In case you want to use the current in-development version of lxml, you can get it from the github repository at https://github.com/lxml/lxml . Note that this requires Cython to build the sources, see the build instructions on the project home page. To the same end, running easy_install lxml==dev will install lxml from https://github.com/lxml/lxml/tarball/master#egg=lxml-dev if you have an appropriate version of Cython installed.
- New option handle_failures in make_links_absolute() and resolve_base_href() (lxml.html) that enables ignoring or discarding links that fail to parse as URLs.
- New parser classes XMLPullParser and HTMLPullParser for incremental parsing, as implemented for ElementTree in Python 3.4.
- LP#1255132: crash when trying to run validation over non-Element (e.g. comment or PI).

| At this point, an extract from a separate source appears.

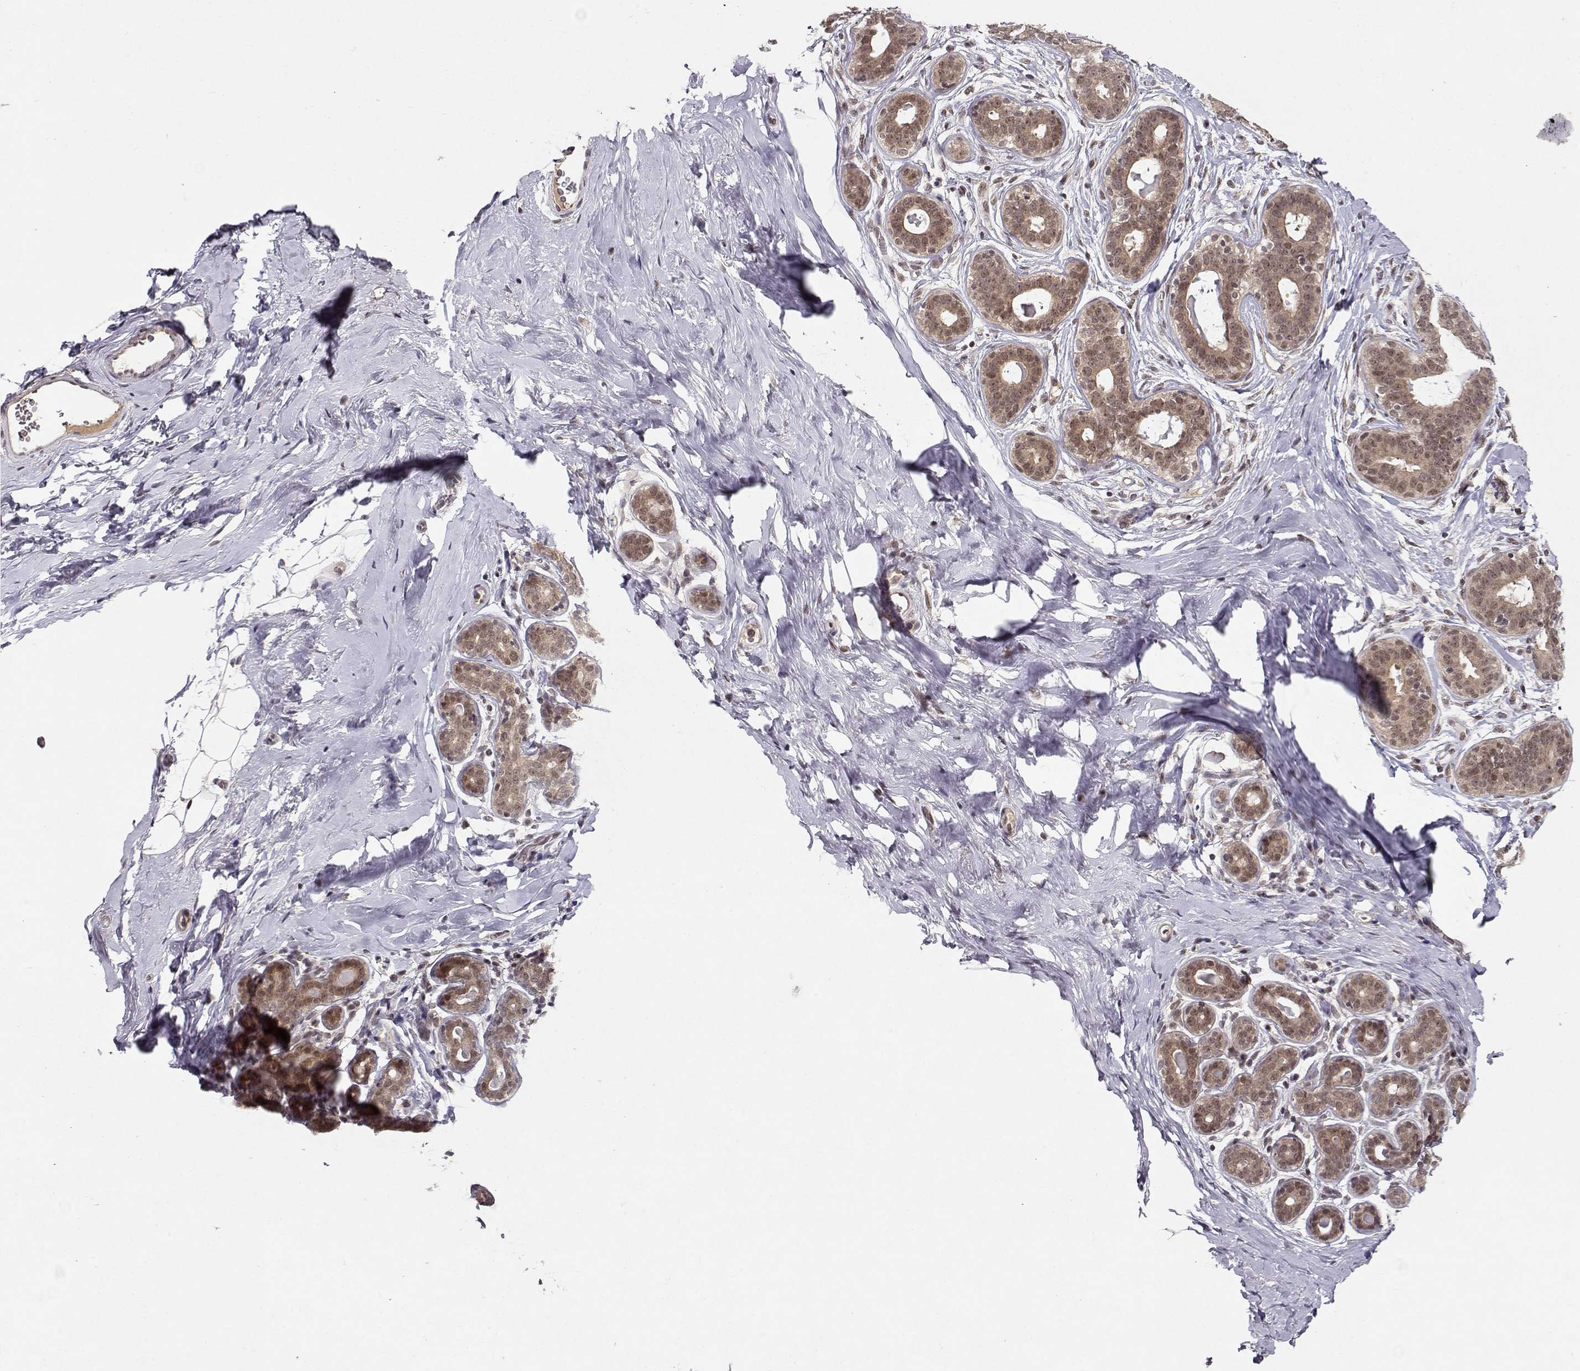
{"staining": {"intensity": "weak", "quantity": ">75%", "location": "nuclear"}, "tissue": "breast", "cell_type": "Adipocytes", "image_type": "normal", "snomed": [{"axis": "morphology", "description": "Normal tissue, NOS"}, {"axis": "topography", "description": "Skin"}, {"axis": "topography", "description": "Breast"}], "caption": "Adipocytes reveal low levels of weak nuclear positivity in about >75% of cells in benign human breast.", "gene": "CSNK2A1", "patient": {"sex": "female", "age": 43}}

- Error messages in the log and in exception messages that originated from libxml2 could accidentally be picked up from preceding warnings instead of the actual error.
- The ElementMaker in lxml.objectify did not accept a dict as argument for adding attributes to the element it’s building. This works as in lxml.builder now.
- LP#1228881: repr(XSLTAccessControl) failed in Python 3.
- Raise ValueError when trying to append an Element to itself or to one of its own descendants, instead of running into an infinite loop.
- LP#1206077: htmldiff discarded whitespace from the output.
- Compressed plain-text serialisation to file-like objects was broken.
- lxml.html.formfill: Fix textarea form filling. The textarea used to be cleared before the new content was set, which removed the name attribute.
- Some basic API classes use freelists internally for faster instantiation. This can speed up some iterparse() scenarios, for example.
- iterparse() was rewritten to use the new *PullParser classes internally.